> What is expected
Pick up the news report on Gen. Mark Milley's calls with a Chinese general and continue it from its last sentence.

The highest-ranking U.S. military officer admitted on Tuesday that he told a Chinese general last year that the United States was not going to attack China.
Gen. Mark Milley, the chairman of the Joint Chiefs of Staff, told a congressional panel that he was certain in October 2020 that then-President Donald Trump “did not intend to attack the Chinese.”
Milley said then-Defense Secretary Mark Esper directed him to convey that intent to Gen. Li Zuocheng of the People’s Liberation Army. Intelligence indicated that the Chinese Communist Party was concerned about such an attack, according to a declassified memorandum on the calls.
“My task at that time was to deescalate. My message, again, was consistent: ‘Stay calm, steady and deescalate. We are not going to attack you,'” Milley said.
That call and another made on Jan. 8 of this year were coordinated with Esper, his successor Christopher Miller, and other U.S. officials, according to Milley.
The latter conversation came after the Chinese requested another call take place.
Eight U.S. officials were on the October 2020 call and 11 officials were on the January call, according to Milley.

> Stored data
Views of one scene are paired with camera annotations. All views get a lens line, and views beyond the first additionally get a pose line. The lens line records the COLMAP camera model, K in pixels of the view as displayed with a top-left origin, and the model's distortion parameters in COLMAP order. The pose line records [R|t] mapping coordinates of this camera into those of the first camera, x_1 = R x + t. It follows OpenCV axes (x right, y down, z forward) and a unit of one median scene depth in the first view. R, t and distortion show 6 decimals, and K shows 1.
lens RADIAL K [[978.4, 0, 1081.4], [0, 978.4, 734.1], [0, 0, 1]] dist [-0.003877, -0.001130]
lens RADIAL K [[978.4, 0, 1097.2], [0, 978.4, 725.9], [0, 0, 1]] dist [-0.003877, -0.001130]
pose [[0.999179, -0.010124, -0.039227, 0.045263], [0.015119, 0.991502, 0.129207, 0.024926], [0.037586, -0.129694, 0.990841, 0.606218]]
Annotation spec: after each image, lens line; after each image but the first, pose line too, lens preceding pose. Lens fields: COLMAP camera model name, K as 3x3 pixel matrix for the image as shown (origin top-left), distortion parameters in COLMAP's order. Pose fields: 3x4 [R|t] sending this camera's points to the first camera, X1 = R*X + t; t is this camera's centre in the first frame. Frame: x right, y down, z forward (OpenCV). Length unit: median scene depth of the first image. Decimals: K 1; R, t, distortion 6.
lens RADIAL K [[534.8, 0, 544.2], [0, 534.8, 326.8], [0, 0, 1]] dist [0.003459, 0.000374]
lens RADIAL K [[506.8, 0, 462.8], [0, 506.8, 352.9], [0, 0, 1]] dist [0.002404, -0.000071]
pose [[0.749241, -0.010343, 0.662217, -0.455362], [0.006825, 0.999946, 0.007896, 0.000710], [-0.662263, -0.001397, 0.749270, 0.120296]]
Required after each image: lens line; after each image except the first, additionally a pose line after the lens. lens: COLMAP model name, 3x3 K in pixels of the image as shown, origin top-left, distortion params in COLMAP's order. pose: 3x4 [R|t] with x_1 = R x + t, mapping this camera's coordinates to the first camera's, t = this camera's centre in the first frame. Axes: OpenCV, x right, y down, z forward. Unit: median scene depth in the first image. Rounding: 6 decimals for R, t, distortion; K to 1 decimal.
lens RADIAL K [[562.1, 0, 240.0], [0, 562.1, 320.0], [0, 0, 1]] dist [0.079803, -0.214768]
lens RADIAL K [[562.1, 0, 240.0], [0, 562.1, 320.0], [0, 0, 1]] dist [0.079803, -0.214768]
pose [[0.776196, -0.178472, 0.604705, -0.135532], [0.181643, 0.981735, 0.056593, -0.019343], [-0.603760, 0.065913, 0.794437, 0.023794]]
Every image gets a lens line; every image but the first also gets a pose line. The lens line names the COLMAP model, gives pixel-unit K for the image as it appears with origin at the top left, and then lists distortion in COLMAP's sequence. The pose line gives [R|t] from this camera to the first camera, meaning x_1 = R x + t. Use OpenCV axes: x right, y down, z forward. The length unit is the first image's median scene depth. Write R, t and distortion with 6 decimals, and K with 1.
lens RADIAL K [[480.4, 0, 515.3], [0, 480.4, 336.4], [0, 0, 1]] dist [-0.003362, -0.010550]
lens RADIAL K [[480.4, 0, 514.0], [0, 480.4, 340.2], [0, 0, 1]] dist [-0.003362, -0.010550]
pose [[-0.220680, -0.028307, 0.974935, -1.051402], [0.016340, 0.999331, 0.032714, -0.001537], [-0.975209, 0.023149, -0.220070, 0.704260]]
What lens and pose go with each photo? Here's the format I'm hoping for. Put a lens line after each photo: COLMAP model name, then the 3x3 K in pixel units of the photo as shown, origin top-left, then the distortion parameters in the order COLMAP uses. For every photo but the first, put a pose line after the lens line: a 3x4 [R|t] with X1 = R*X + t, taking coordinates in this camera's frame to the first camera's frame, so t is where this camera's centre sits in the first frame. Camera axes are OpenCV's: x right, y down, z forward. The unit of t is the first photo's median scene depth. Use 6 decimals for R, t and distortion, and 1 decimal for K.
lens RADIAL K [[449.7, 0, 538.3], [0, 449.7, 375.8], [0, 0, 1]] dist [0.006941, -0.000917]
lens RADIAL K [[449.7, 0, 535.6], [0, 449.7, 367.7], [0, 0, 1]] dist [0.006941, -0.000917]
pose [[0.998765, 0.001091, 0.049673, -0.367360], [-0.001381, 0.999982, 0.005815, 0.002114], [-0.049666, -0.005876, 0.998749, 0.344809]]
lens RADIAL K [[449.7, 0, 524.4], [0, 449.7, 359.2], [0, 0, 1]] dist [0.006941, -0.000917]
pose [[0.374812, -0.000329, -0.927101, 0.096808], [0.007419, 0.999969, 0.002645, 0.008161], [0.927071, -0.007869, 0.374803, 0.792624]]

> Output of the exercise
Esper has not commented on the calls, which Republicans in Congress say should be probed by current Defense Secretary Lloyd Austin. But Miller, who briefly led the Pentagon, said previously that he did not authorize the call.
Miller said that if reports about the call were true, “it represents a disgraceful and unprecedented act of insubordination by the Nation’s top military officer.”
Milley did not address reports that he informed Zuocheng on one of the calls that he would warn his counterpart if the United States was planning an attack, Sen. Rick Scott (R-Fla.) noted.
During Tuesday’s hearing, Milley also addressed a call that he shared with House Speaker Nancy Pelosi (D-Calif.) later on Jan. 8.
Pelosi wanted to know about Trump’s ability to launch nuclear weapons and expressed various concerns. After the call, she said she spoke to Milley “to discuss available precautions for preventing an unstable president from initiating military hostilities or accessing the launch codes and ordering a nuclear strike.”
Milley said he sought to assure Pelosi “that nuclear launch is governed by a very specific and deliberate process.”
Milley explained that the president “is the sole nuclear launch authority and he doesn’t launch them alone and that I am not qualified to determine the mental health of the president of the United States.”
“At no time was I attempting to change or influence the process, usurp the authority, or insert myself into the chain of command,” Milley said.
He said that his loyalty to the United States has not changed and “will never change as long as I have a breath to give.”